| DESCRIPTION OF THE TASK |
Format every line of the material below as a Markdown table with the columns Row and Text. Number the rows in order, put each line in Text, and leave out blank lines.

==================================================

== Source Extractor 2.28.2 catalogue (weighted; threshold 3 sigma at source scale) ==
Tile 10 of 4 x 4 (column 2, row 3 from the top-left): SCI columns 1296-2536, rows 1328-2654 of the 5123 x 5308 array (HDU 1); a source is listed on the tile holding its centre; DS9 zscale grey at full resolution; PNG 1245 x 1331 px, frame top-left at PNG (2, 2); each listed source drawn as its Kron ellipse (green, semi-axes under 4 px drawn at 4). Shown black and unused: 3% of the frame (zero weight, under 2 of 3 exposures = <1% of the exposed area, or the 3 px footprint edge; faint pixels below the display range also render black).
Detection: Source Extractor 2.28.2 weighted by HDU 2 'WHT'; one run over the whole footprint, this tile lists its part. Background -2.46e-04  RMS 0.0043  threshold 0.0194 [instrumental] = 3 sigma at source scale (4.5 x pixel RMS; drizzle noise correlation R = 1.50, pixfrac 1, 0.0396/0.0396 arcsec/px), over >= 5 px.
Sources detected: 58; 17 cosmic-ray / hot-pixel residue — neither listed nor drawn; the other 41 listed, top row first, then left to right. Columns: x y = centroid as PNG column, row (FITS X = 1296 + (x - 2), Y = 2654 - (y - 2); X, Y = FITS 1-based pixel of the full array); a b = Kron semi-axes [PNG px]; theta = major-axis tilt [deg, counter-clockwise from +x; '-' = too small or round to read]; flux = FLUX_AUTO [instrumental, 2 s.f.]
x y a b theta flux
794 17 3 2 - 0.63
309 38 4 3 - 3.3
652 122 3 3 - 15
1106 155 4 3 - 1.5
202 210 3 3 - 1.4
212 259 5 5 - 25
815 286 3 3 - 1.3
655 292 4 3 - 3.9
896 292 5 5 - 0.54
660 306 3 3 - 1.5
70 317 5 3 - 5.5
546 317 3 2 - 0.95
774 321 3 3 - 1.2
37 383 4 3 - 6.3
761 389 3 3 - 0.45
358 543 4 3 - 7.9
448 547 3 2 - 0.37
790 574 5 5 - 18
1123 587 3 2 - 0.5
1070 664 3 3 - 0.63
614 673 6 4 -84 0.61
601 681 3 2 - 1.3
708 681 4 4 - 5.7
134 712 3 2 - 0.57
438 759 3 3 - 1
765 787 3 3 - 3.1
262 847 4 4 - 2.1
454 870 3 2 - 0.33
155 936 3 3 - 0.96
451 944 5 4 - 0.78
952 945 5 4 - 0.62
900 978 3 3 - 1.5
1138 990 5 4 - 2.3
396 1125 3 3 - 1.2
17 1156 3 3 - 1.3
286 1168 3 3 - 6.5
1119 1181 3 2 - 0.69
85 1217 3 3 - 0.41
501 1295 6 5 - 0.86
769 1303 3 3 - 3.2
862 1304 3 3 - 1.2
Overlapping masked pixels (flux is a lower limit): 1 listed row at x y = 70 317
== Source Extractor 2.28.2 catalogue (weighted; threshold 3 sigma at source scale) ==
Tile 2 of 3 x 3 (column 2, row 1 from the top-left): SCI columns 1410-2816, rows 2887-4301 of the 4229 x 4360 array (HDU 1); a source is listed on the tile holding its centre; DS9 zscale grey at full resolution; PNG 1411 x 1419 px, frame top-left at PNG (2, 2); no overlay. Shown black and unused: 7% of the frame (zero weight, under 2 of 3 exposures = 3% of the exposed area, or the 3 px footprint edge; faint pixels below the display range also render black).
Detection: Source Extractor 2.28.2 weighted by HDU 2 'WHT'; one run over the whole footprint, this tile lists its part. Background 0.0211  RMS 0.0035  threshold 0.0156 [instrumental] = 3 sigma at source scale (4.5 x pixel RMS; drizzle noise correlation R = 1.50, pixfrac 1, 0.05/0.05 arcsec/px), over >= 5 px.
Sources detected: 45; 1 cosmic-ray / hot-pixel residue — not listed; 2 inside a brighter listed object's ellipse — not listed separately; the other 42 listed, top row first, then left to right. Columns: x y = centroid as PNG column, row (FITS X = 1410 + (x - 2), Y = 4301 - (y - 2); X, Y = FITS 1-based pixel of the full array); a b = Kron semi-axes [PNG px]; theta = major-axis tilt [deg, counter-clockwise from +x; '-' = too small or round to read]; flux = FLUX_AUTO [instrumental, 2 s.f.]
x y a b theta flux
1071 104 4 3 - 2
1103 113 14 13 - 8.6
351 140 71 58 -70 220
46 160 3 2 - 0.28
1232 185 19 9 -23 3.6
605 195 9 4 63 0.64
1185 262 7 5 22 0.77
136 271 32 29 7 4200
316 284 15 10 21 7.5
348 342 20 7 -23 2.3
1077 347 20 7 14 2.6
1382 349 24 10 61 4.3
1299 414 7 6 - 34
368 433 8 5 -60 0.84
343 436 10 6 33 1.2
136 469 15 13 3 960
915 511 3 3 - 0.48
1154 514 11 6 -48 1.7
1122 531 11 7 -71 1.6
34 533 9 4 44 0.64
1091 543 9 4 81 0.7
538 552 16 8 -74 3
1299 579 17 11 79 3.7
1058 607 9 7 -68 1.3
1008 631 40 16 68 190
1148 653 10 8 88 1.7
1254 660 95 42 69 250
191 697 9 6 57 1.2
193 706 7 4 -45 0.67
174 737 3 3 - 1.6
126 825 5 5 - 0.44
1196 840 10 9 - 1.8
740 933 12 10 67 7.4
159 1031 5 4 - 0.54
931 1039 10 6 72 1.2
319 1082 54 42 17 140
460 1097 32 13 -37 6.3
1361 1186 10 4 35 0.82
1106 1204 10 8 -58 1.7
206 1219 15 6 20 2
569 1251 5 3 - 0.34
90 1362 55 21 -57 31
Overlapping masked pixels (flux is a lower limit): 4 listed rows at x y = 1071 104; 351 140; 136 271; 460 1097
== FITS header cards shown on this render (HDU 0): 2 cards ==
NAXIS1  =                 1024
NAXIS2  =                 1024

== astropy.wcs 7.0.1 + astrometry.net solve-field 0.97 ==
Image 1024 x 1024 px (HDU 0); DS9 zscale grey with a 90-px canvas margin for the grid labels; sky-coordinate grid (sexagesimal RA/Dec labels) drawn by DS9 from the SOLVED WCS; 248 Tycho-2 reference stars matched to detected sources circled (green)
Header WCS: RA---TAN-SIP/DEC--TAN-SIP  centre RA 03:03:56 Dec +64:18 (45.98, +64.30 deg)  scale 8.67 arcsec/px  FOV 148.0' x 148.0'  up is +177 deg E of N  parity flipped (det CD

==================================================

| RIGHT ANSWER |
| Row | Text |
|---|---|
| 1 | == Source Extractor 2.28.2 catalogue (weighted; threshold 3 sigma at source scale) == |
| 2 | Tile 10 of 4 x 4 (column 2, row 3 from the top-left): SCI columns 1296-2536, rows 1328-2654 of the 5123 x 5308 array (HDU 1); a source is listed on the tile holding its centre; DS9 zscale grey at full resolution; PNG 1245 x 1331 px, frame top-left at PNG (2, 2); each listed source drawn as its Kron ellipse (green, semi-axes under 4 px drawn at 4). Shown black and unused: 3% of the frame (zero weight, under 2 of 3 exposures = <1% of the exposed area, or the 3 px footprint edge; faint pixels below the display range also render black). |
| 3 | Detection: Source Extractor 2.28.2 weighted by HDU 2 'WHT'; one run over the whole footprint, this tile lists its part. Background -2.46e-04  RMS 0.0043  threshold 0.0194 [instrumental] = 3 sigma at source scale (4.5 x pixel RMS; drizzle noise correlation R = 1.50, pixfrac 1, 0.0396/0.0396 arcsec/px), over >= 5 px. |
| 4 | Sources detected: 58; 17 cosmic-ray / hot-pixel residue — neither listed nor drawn; the other 41 listed, top row first, then left to right. Columns: x y = centroid as PNG column, row (FITS X = 1296 + (x - 2), Y = 2654 - (y - 2); X, Y = FITS 1-based pixel of the full array); a b = Kron semi-axes [PNG px]; theta = major-axis tilt [deg, counter-clockwise from +x; '-' = too small or round to read]; flux = FLUX_AUTO [instrumental, 2 s.f.] |
| 5 | x y a b theta flux |
| 6 | 794 17 3 2 - 0.63 |
| 7 | 309 38 4 3 - 3.3 |
| 8 | 652 122 3 3 - 15 |
| 9 | 1106 155 4 3 - 1.5 |
| 10 | 202 210 3 3 - 1.4 |
| 11 | 212 259 5 5 - 25 |
| 12 | 815 286 3 3 - 1.3 |
| 13 | 655 292 4 3 - 3.9 |
| 14 | 896 292 5 5 - 0.54 |
| 15 | 660 306 3 3 - 1.5 |
| 16 | 70 317 5 3 - 5.5 |
| 17 | 546 317 3 2 - 0.95 |
| 18 | 774 321 3 3 - 1.2 |
| 19 | 37 383 4 3 - 6.3 |
| 20 | 761 389 3 3 - 0.45 |
| 21 | 358 543 4 3 - 7.9 |
| 22 | 448 547 3 2 - 0.37 |
| 23 | 790 574 5 5 - 18 |
| 24 | 1123 587 3 2 - 0.5 |
| 25 | 1070 664 3 3 - 0.63 |
| 26 | 614 673 6 4 -84 0.61 |
| 27 | 601 681 3 2 - 1.3 |
| 28 | 708 681 4 4 - 5.7 |
| 29 | 134 712 3 2 - 0.57 |
| 30 | 438 759 3 3 - 1 |
| 31 | 765 787 3 3 - 3.1 |
| 32 | 262 847 4 4 - 2.1 |
| 33 | 454 870 3 2 - 0.33 |
| 34 | 155 936 3 3 - 0.96 |
| 35 | 451 944 5 4 - 0.78 |
| 36 | 952 945 5 4 - 0.62 |
| 37 | 900 978 3 3 - 1.5 |
| 38 | 1138 990 5 4 - 2.3 |
| 39 | 396 1125 3 3 - 1.2 |
| 40 | 17 1156 3 3 - 1.3 |
| 41 | 286 1168 3 3 - 6.5 |
| 42 | 1119 1181 3 2 - 0.69 |
| 43 | 85 1217 3 3 - 0.41 |
| 44 | 501 1295 6 5 - 0.86 |
| 45 | 769 1303 3 3 - 3.2 |
| 46 | 862 1304 3 3 - 1.2 |
| 47 | Overlapping masked pixels (flux is a lower limit): 1 listed row at x y = 70 317 |
| 48 | == Source Extractor 2.28.2 catalogue (weighted; threshold 3 sigma at source scale) == |
| 49 | Tile 2 of 3 x 3 (column 2, row 1 from the top-left): SCI columns 1410-2816, rows 2887-4301 of the 4229 x 4360 array (HDU 1); a source is listed on the tile holding its centre; DS9 zscale grey at full resolution; PNG 1411 x 1419 px, frame top-left at PNG (2, 2); no overlay. Shown black and unused: 7% of the frame (zero weight, under 2 of 3 exposures = 3% of the exposed area, or the 3 px footprint edge; faint pixels below the display range also render black). |
| 50 | Detection: Source Extractor 2.28.2 weighted by HDU 2 'WHT'; one run over the whole footprint, this tile lists its part. Background 0.0211  RMS 0.0035  threshold 0.0156 [instrumental] = 3 sigma at source scale (4.5 x pixel RMS; drizzle noise correlation R = 1.50, pixfrac 1, 0.05/0.05 arcsec/px), over >= 5 px. |
| 51 | Sources detected: 45; 1 cosmic-ray / hot-pixel residue — not listed; 2 inside a brighter listed object's ellipse — not listed separately; the other 42 listed, top row first, then left to right. Columns: x y = centroid as PNG column, row (FITS X = 1410 + (x - 2), Y = 4301 - (y - 2); X, Y = FITS 1-based pixel of the full array); a b = Kron semi-axes [PNG px]; theta = major-axis tilt [deg, counter-clockwise from +x; '-' = too small or round to read]; flux = FLUX_AUTO [instrumental, 2 s.f.] |
| 52 | x y a b theta flux |
| 53 | 1071 104 4 3 - 2 |
| 54 | 1103 113 14 13 - 8.6 |
| 55 | 351 140 71 58 -70 220 |
| 56 | 46 160 3 2 - 0.28 |
| 57 | 1232 185 19 9 -23 3.6 |
| 58 | 605 195 9 4 63 0.64 |
| 59 | 1185 262 7 5 22 0.77 |
| 60 | 136 271 32 29 7 4200 |
| 61 | 316 284 15 10 21 7.5 |
| 62 | 348 342 20 7 -23 2.3 |
| 63 | 1077 347 20 7 14 2.6 |
| 64 | 1382 349 24 10 61 4.3 |
| 65 | 1299 414 7 6 - 34 |
| 66 | 368 433 8 5 -60 0.84 |
| 67 | 343 436 10 6 33 1.2 |
| 68 | 136 469 15 13 3 960 |
| 69 | 915 511 3 3 - 0.48 |
| 70 | 1154 514 11 6 -48 1.7 |
| 71 | 1122 531 11 7 -71 1.6 |
| 72 | 34 533 9 4 44 0.64 |
| 73 | 1091 543 9 4 81 0.7 |
| 74 | 538 552 16 8 -74 3 |
| 75 | 1299 579 17 11 79 3.7 |
| 76 | 1058 607 9 7 -68 1.3 |
| 77 | 1008 631 40 16 68 190 |
| 78 | 1148 653 10 8 88 1.7 |
| 79 | 1254 660 95 42 69 250 |
| 80 | 191 697 9 6 57 1.2 |
| 81 | 193 706 7 4 -45 0.67 |
| 82 | 174 737 3 3 - 1.6 |
| 83 | 126 825 5 5 - 0.44 |
| 84 | 1196 840 10 9 - 1.8 |
| 85 | 740 933 12 10 67 7.4 |
| 86 | 159 1031 5 4 - 0.54 |
| 87 | 931 1039 10 6 72 1.2 |
| 88 | 319 1082 54 42 17 140 |
| 89 | 460 1097 32 13 -37 6.3 |
| 90 | 1361 1186 10 4 35 0.82 |
| 91 | 1106 1204 10 8 -58 1.7 |
| 92 | 206 1219 15 6 20 2 |
| 93 | 569 1251 5 3 - 0.34 |
| 94 | 90 1362 55 21 -57 31 |
| 95 | Overlapping masked pixels (flux is a lower limit): 4 listed rows at x y = 1071 104; 351 140; 136 271; 460 1097 |
| 96 | == FITS header cards shown on this render (HDU 0): 2 cards == |
| 97 | NAXIS1  =                 1024 |
| 98 | NAXIS2  =                 1024 |
| 99 | == astropy.wcs 7.0.1 + astrometry.net solve-field 0.97 == |
| 100 | Image 1024 x 1024 px (HDU 0); DS9 zscale grey with a 90-px canvas margin for the grid labels; sky-coordinate grid (sexagesimal RA/Dec labels) drawn by DS9 from the SOLVED WCS; 248 Tycho-2 reference stars matched to detected sources circled (green) |
| 101 | Header WCS: RA---TAN-SIP/DEC--TAN-SIP  centre RA 03:03:56 Dec +64:18 (45.98, +64.30 deg)  scale 8.67 arcsec/px  FOV 148.0' x 148.0'  up is +177 deg E of N  parity flipped (det CD |